Broken time-reversal symmetry in cubic skutterudite-like superconductor Y$_3$Ru$_4$Ge$_{13}$

TL;DR

This study uses muon spin relaxation to demonstrate broken time-reversal symmetry in the superconducting state of Y$_3$Ru$_4$Ge$_{13}$, a cubic skutterudite-like material, revealing unconventional superconductivity.

Contribution

It provides the first evidence of spontaneous internal magnetic fields indicating broken time-reversal symmetry in Y$_3$Ru$_4$Ge$_{13}$, highlighting electronic correlations beyond electron-phonon interactions.

Findings

Spontaneous internal magnetic field of ~0.18 mT below Tc

Superconductivity exhibits a fully developed gap

Electronic correlations may drive unconventional superconductivity

Abstract

The microscopic properties of superconducting cubic skutterudite-like material Y$_3$Ru$_4$Ge$_{13}$ are investigated using muon spin relaxation and rotation ($\mu$SR) measurements. Zero-field $\mu$SR measurements reveal the presence of a spontaneous internal field with a magnitude of $\approx$ 0.18~mT below the superconducting transition temperature, indicating broken time-reversal symmetry in the ground state.
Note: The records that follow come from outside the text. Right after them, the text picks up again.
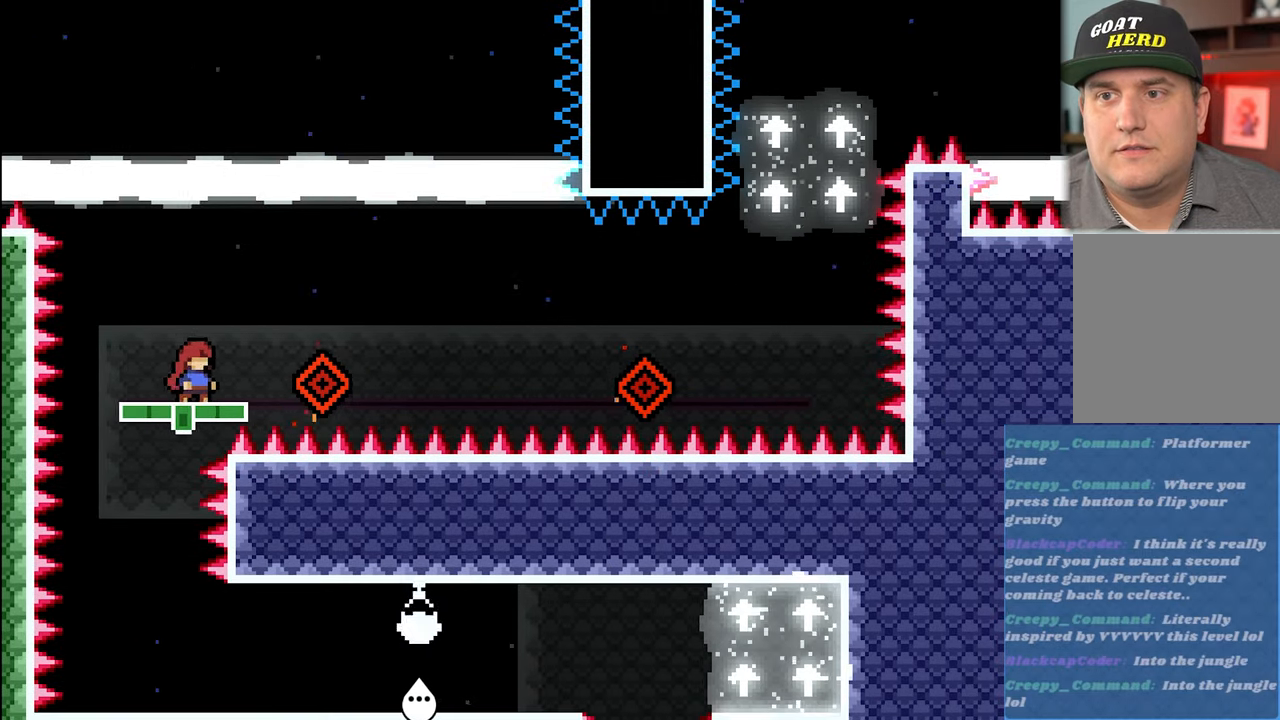
{"buttons": ["A", "R2"], "left_stick": "right", "events": [[33, "left_stick", "right"], [50, "A", "down"]]}
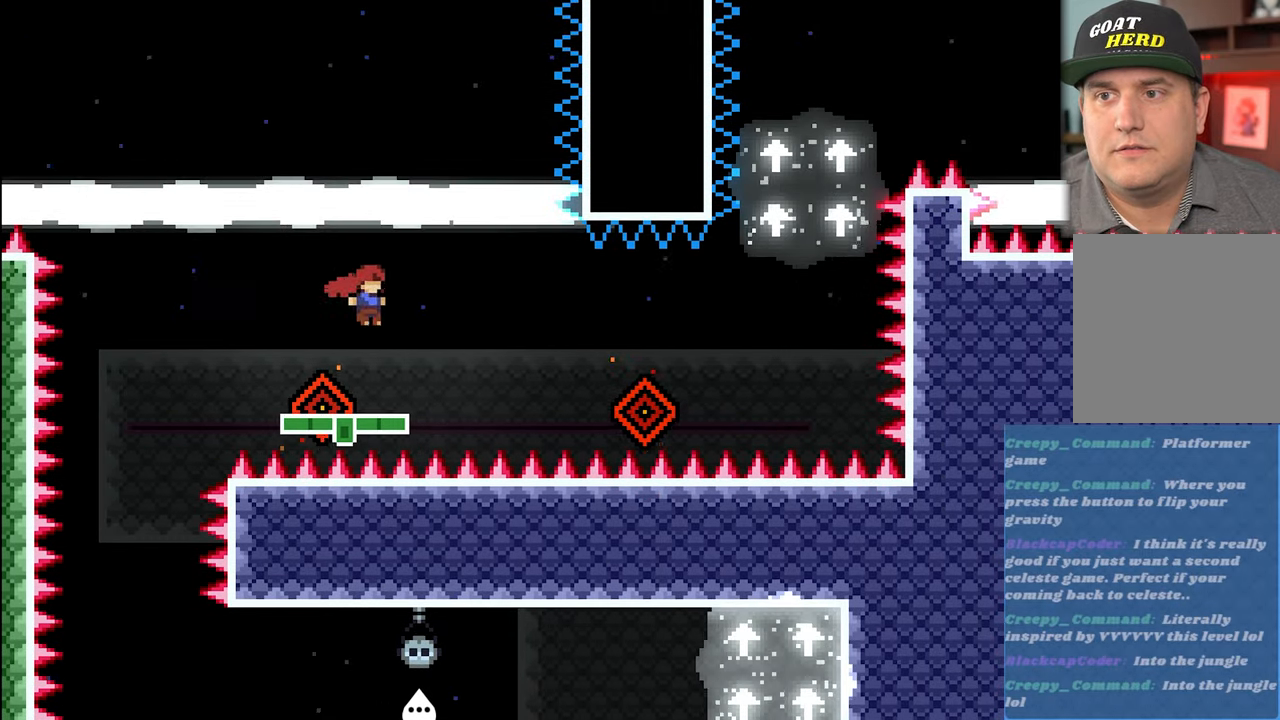
{"buttons": ["A", "R2", "L3"], "left_stick": "right", "events": [[17, "A", "up"], [17, "left_stick", "center"], [217, "left_stick", "right"], [350, "L3", "down"], [367, "A", "down"]]}
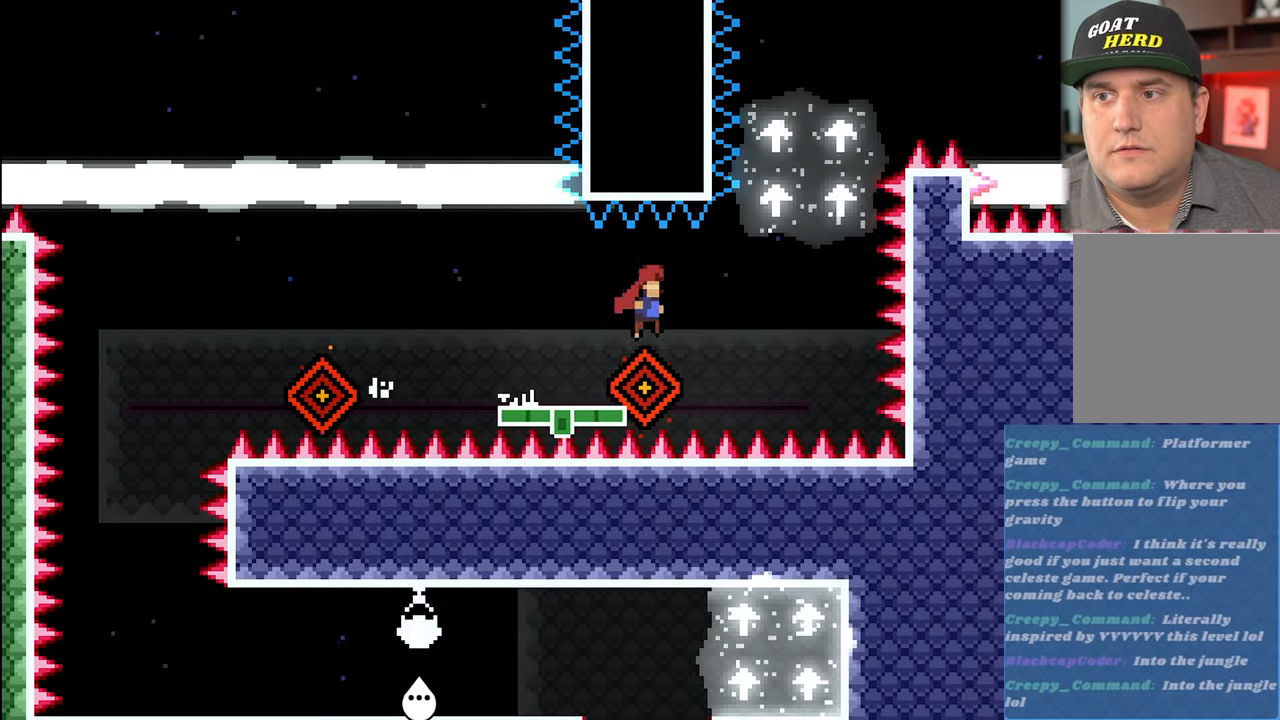
{"buttons": ["A", "X", "R2"], "left_stick": "up-left", "events": [[83, "L3", "up"], [100, "A", "up"], [233, "left_stick", "center"], [317, "left_stick", "up-left"], [400, "A", "down"], [467, "X", "down"]]}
In line with previous experiments, transverse-field $\mu$SR measurements are consistent with a fully developed superconductivity gap in Y$_3$Ru$_4$Ge$_{13}$. Our observations point towards the relevance of electronic correlations beyond electron-phonon coupling as origin and indicate that spin-orbit coupling is likely not the key driving force behind the spontaneous breaking of time-reversal symmetry in this system.